Record-breaking "Shrek 2" cast a bigger box-office spell than first imagined, convincing distributor that even grumpy green ogres can live happily after -- at least for two more sequels.

Newlyweds Shrek, voiced by Mike Myers, and Princess Fiona, voiced by Cameron Diaz, come home from their honeymoon and are greeted by Donkey, voiced by Eddie Murphy, in a scene from the new film 'Shrek 2.' The film opens in the United States May 19, 2004. [Reuters]
Opening in a record 4,163 theaters last Wednesday, the computer-animated storybook satire posted $129 million in ticket sales during its first five days across North America, the most ever for a mid-week release.

The previous five-day record for a Wednesday opening was set in December by "The Lord of the Rings: The Return of the King," which grossed $124.1 million through its first Sunday.

For the three days beginning Friday, the traditional start of the weekend box office, "Shrek 2" generated $108 million, making it the second-biggest opening ever behind the $114.8 million release of "Spider-Man" in May of 2002.

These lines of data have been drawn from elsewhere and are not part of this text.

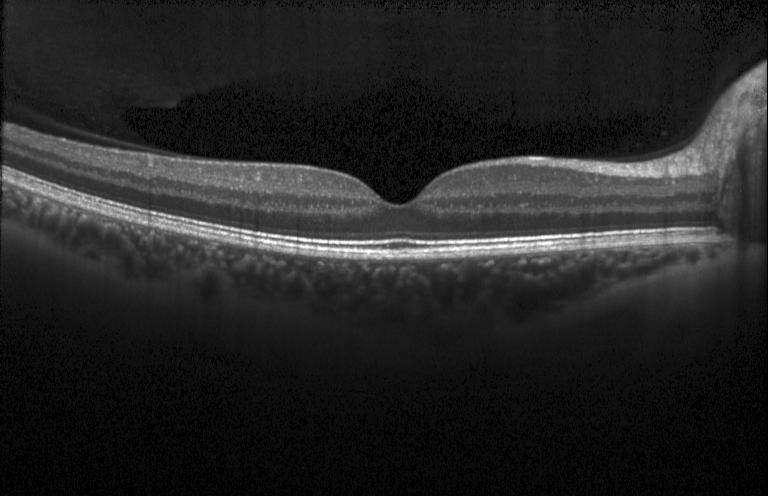
The scan shows no choroidal neovascularization, no diabetic macular edema, and no drusen.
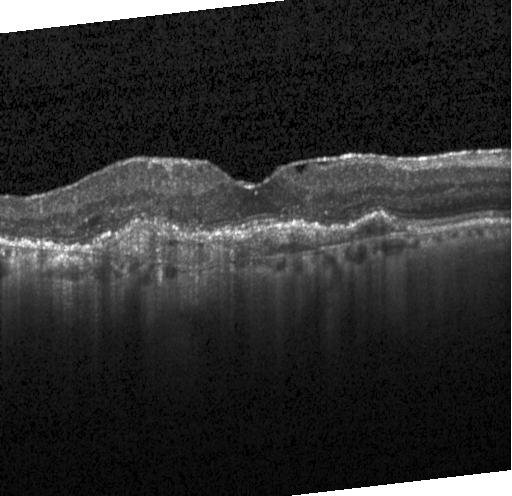

Macular scan; Heidelberg Spectralis OCT system; retinal OCT B-scan; SD-OCT. Assessment: choroidal neovascularization.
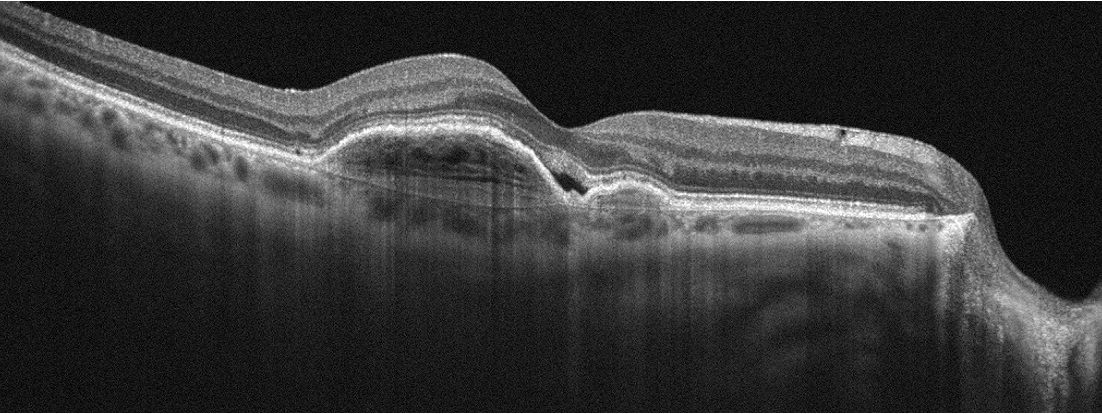 Optical coherence tomography B-scan · Optovue Avanti RTVue XR — The scan shows AMD.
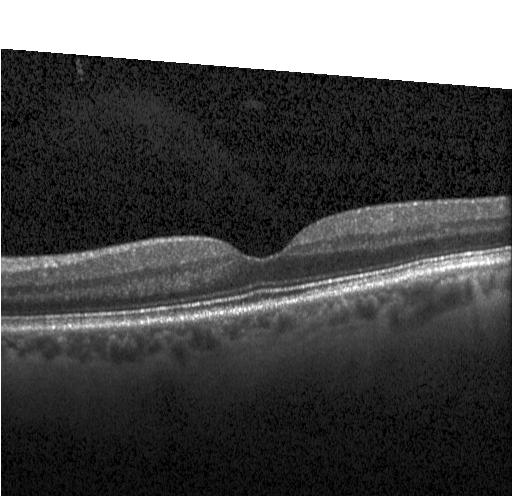

OCT line scan
Impression: neither choroidal neovascularization, diabetic macular edema, nor drusen.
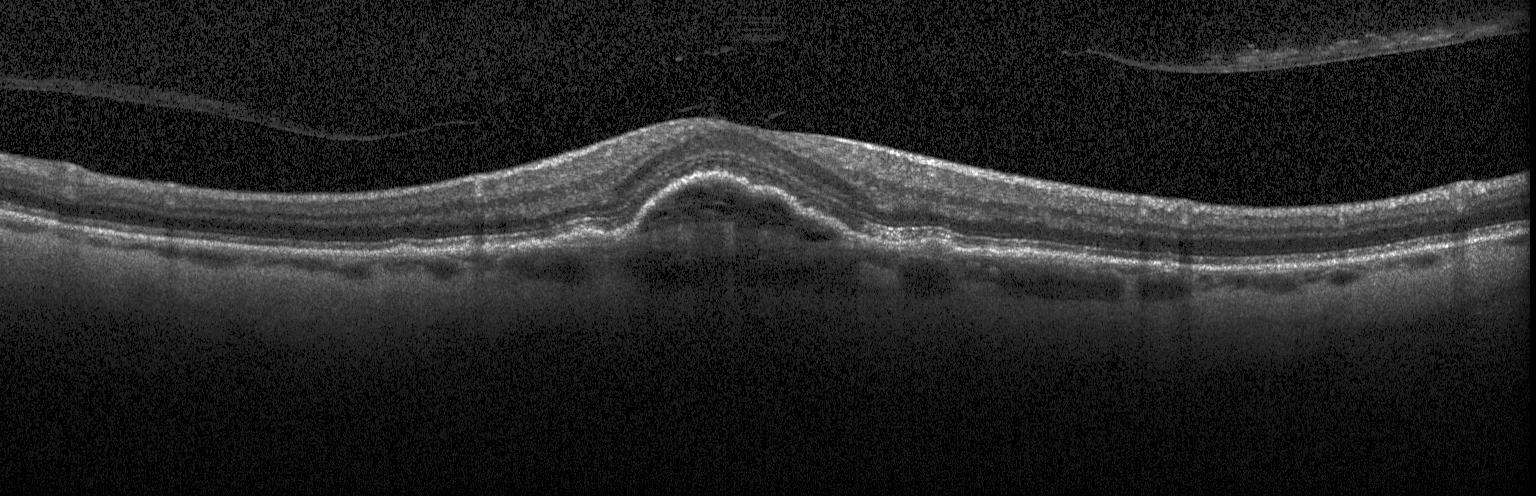

Fovea-centered. Retinal OCT cross-section.
Macular OCT: a choroidal neovascular membrane.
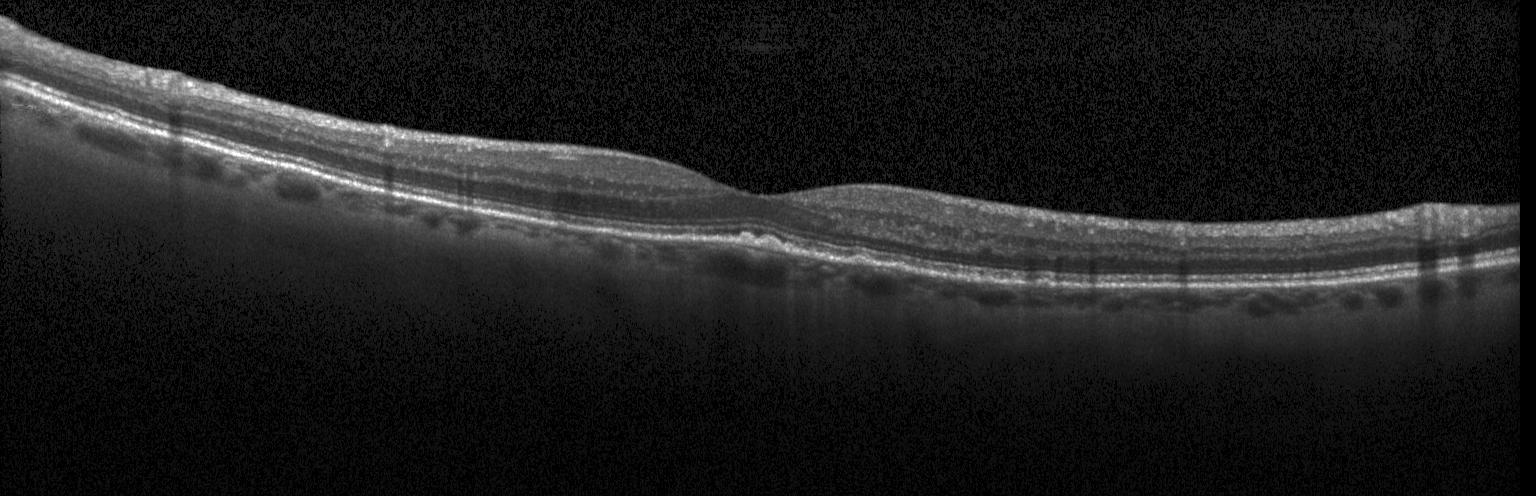

OCT B-scan.
Finding: sub-RPE drusenoid deposits.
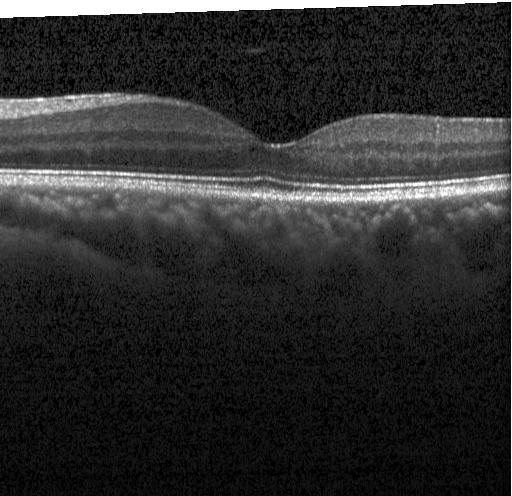

Optical coherence tomography B-scan, centered on the fovea.
Assessment: no choroidal neovascularization, no diabetic macular edema, and no drusen.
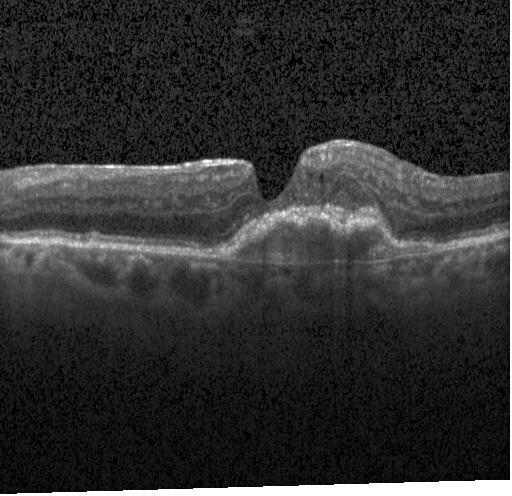

Impression: choroidal neovascularization (CNV).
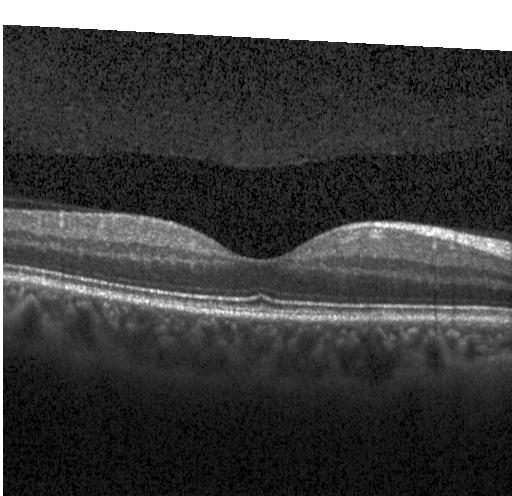

Optical coherence tomography B-scan; SD-OCT
Impression: no choroidal neovascularization, no diabetic macular edema, and no drusen.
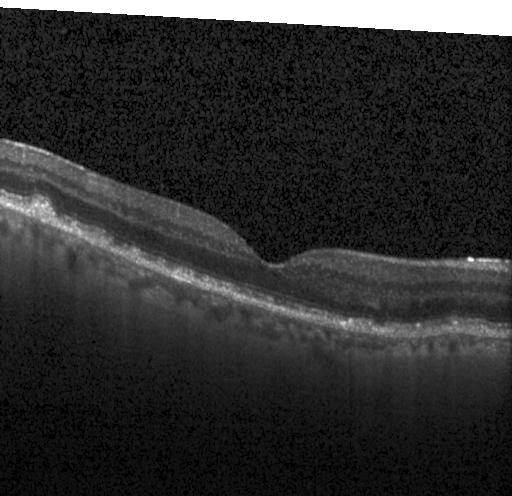 Fovea-centered; OCT B-scan.
OCT finding: drusen.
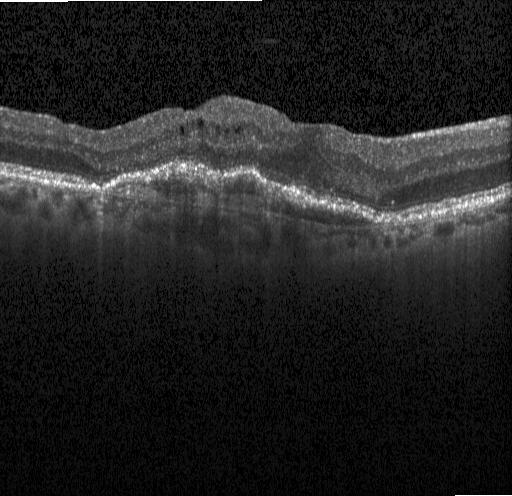
Retinal OCT B-scan; spectral-domain optical coherence tomography; Heidelberg Spectralis OCT system; centered on the fovea.
Finding: a choroidal neovascular membrane.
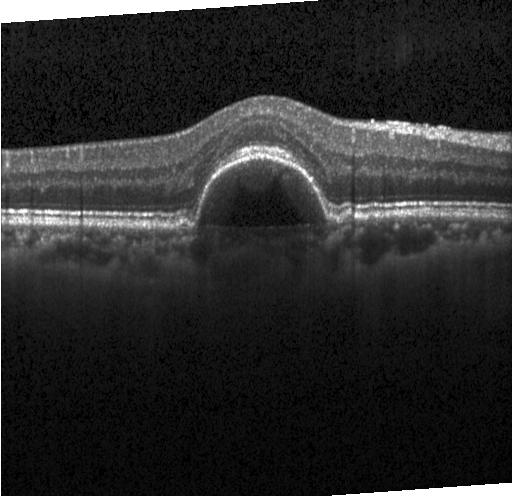
Finding: a choroidal neovascular membrane.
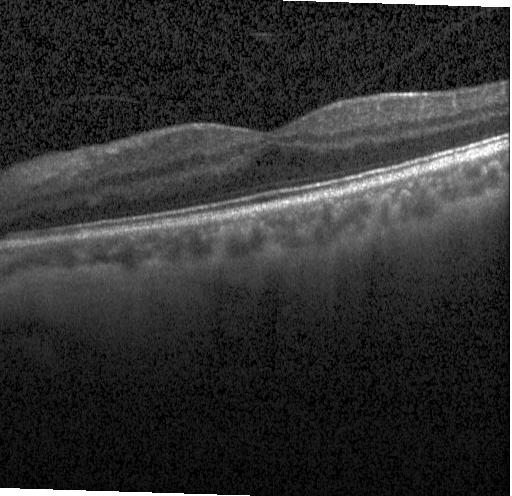 Diagnosis: neither choroidal neovascularization, diabetic macular edema, nor drusen.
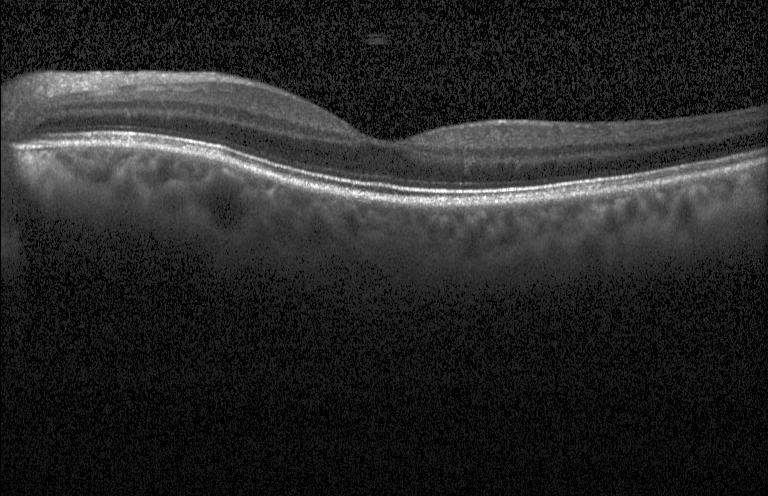

The scan shows no choroidal neovascularization, no diabetic macular edema, and no drusen.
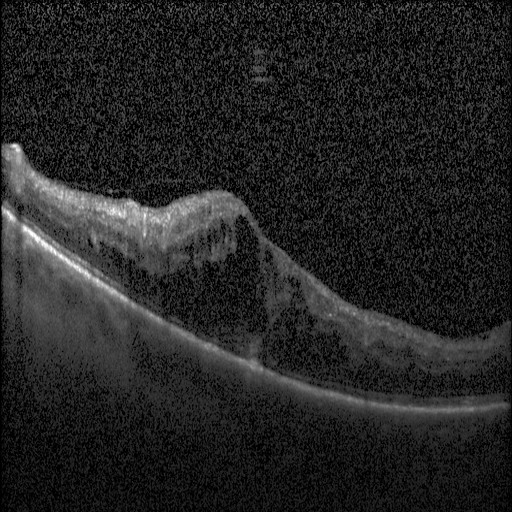

Acquired on a Heidelberg Spectralis; SD-OCT; optical coherence tomography B-scan; through the macula — Diagnosis: diabetic macular edema.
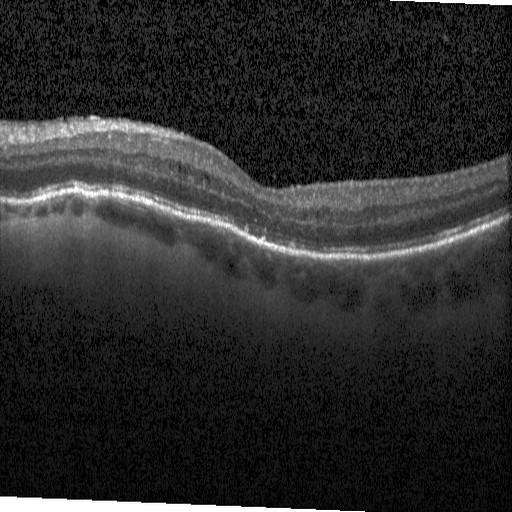

Diagnosis: diabetic macular edema (DME).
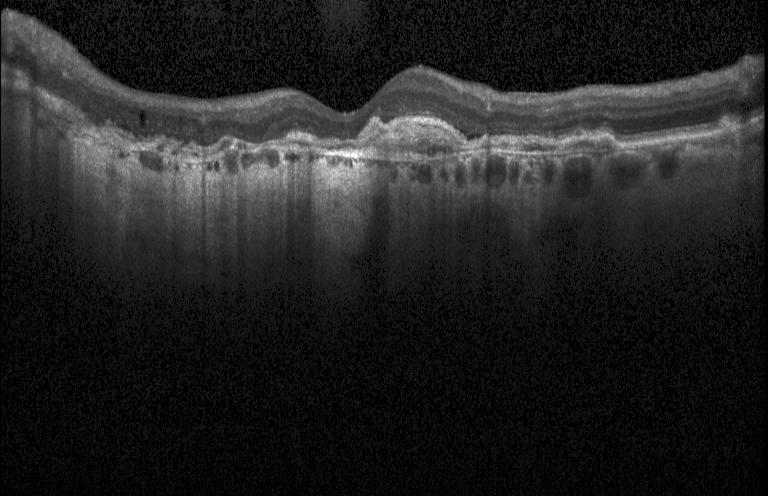
Retinal OCT cross-section — Impression: CNV.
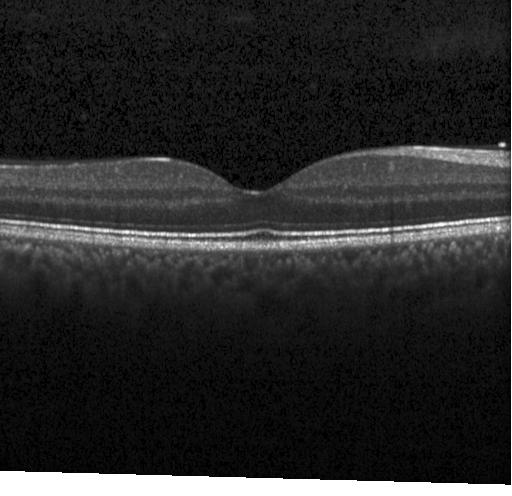 Neither CNV, DME, nor drusen.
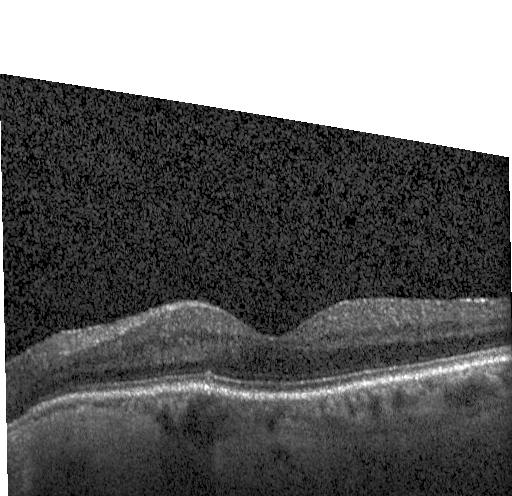
Centered on the fovea. Instrument: Heidelberg Spectralis. Retinal OCT B-scan. SD-OCT — Multiple drusen.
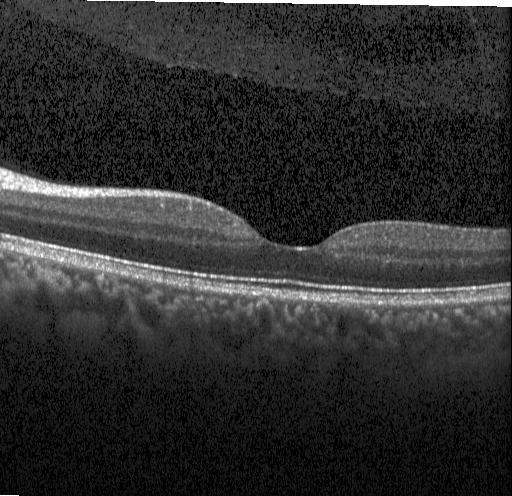 Diagnosis: neither choroidal neovascularization, diabetic macular edema, nor drusen.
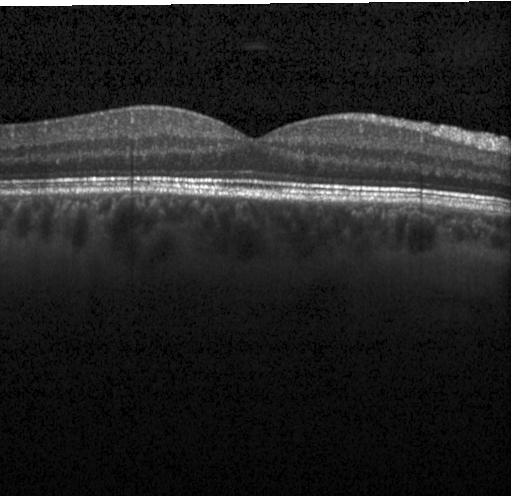 Retinal OCT cross-section showing no choroidal neovascularization, diabetic macular edema, or drusen.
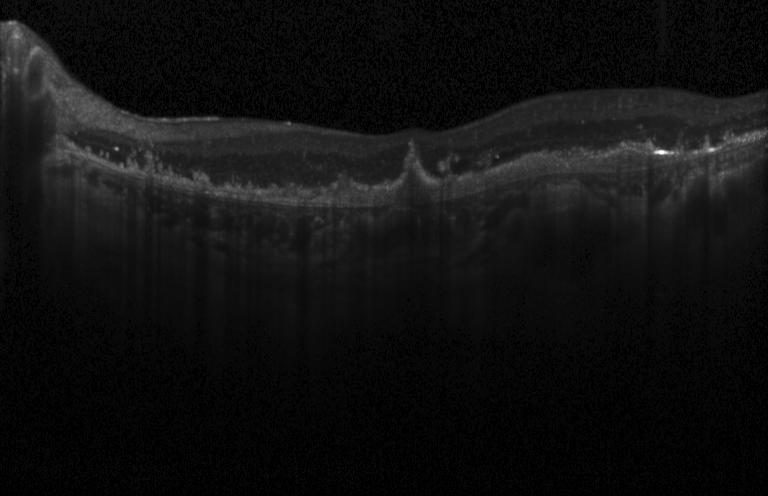 OCT finding: choroidal neovascularization.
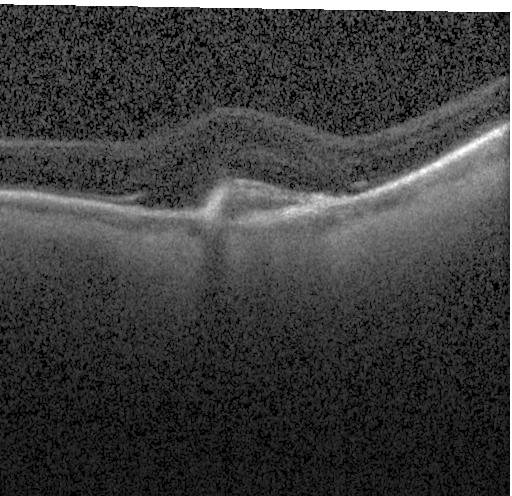
Dx: a choroidal neovascular membrane.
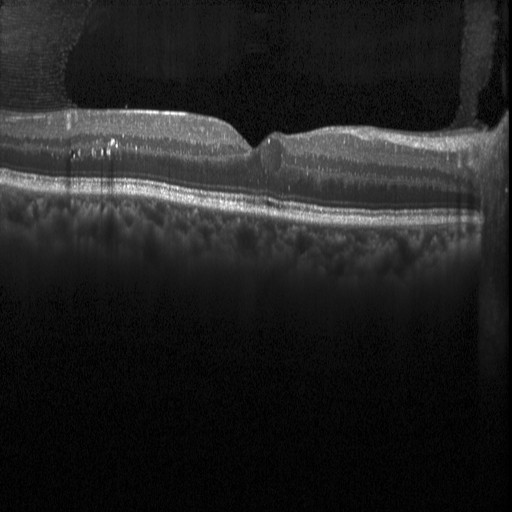 Retinal OCT B-scan. Finding: DME.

"That's better than anyone could have anticipated, even in our wildest dreams," Jim Tharp, DreamWorks president of domestic theatrical distribution, told Reuters as final weekend figures were issued on Monday showing higher receipts than were initially reported.

A scene from the film "Shrek 1" [file photo]

The head of DreamWorks animation, Ann Daly, said that with the success of "Shrek 2," the studio would move ahead, one at a time, with plans for a third and fourth installment.

"It wasn't really advisable to start working on three and four until we knew that we actually had something in two, and certainly this weekend confirmed that we do," she said.

Daly said DreamWorks was in final talks with the principal voice actors to return, including Mike Myers and Cameron Diaz as the newlywed green ogres with horn-shaped ears, Eddie Murphy as the talking Donkey, and Antonio Banderas as the swashbuckling Puss in Boots.

"Shrek 2" also set a new benchmark as the biggest animated debut of all time, topping the $70 million bow of last year's undersea adventure "Finding Nemo," and marks the strongest 2004 opening so far, surpassing the $89.3 million posted by Mel Gibson (news)'s "The Passion of the Christ" in February.

"Shrek 2" clearly benefited from the wild popularity of DreamWorks' original fairy tale farce, which opened with more than $42 million in May 2001 and went on to gross $267.7 million in domestic theaters alone.

Paul Dergarabedian, head of box office tracking service Exhibitor Relations, said the Wednesday opening of "Shrek 2" also worked to the film's advantage, giving it two days of free press and positive word of mouth heading into the weekend. The movie's broad demographic appeal was an additional factor.

"This was really the first family movie of the summer, and there was definitely a pent-up demand. You can see that reflected in these grosses," Dergarabedian said. "It's not just a kids' movie: it's a movie for everyone."

Dergarabedian predicted that "Shrek 2" would hold up well next weekend as it competes for Memorial Day weekend business against the global warming disaster epic "The Day After Tomorrow," hip-hop comedy "Soul Plane" and the female-driven comedy romance "Raising Helen."

The success of the CGI-animated "Shrek 2" follows the box office disappointments of two recent hand-drawn cartoons released by DreamWorks -- last year's "Sinbad: Legend of the Seven Seas" and 2002's "Spirit: Stallion of the Cimarron."

Daly said DreamWorks' animation division is currently focused on two upcoming projects, "Shark Tale," due for an October release, and the new TV series, "Father of the Pride," about lions who perform in Siegfried and Roy's famed Las Vegas act, which debuts this fall on NBC.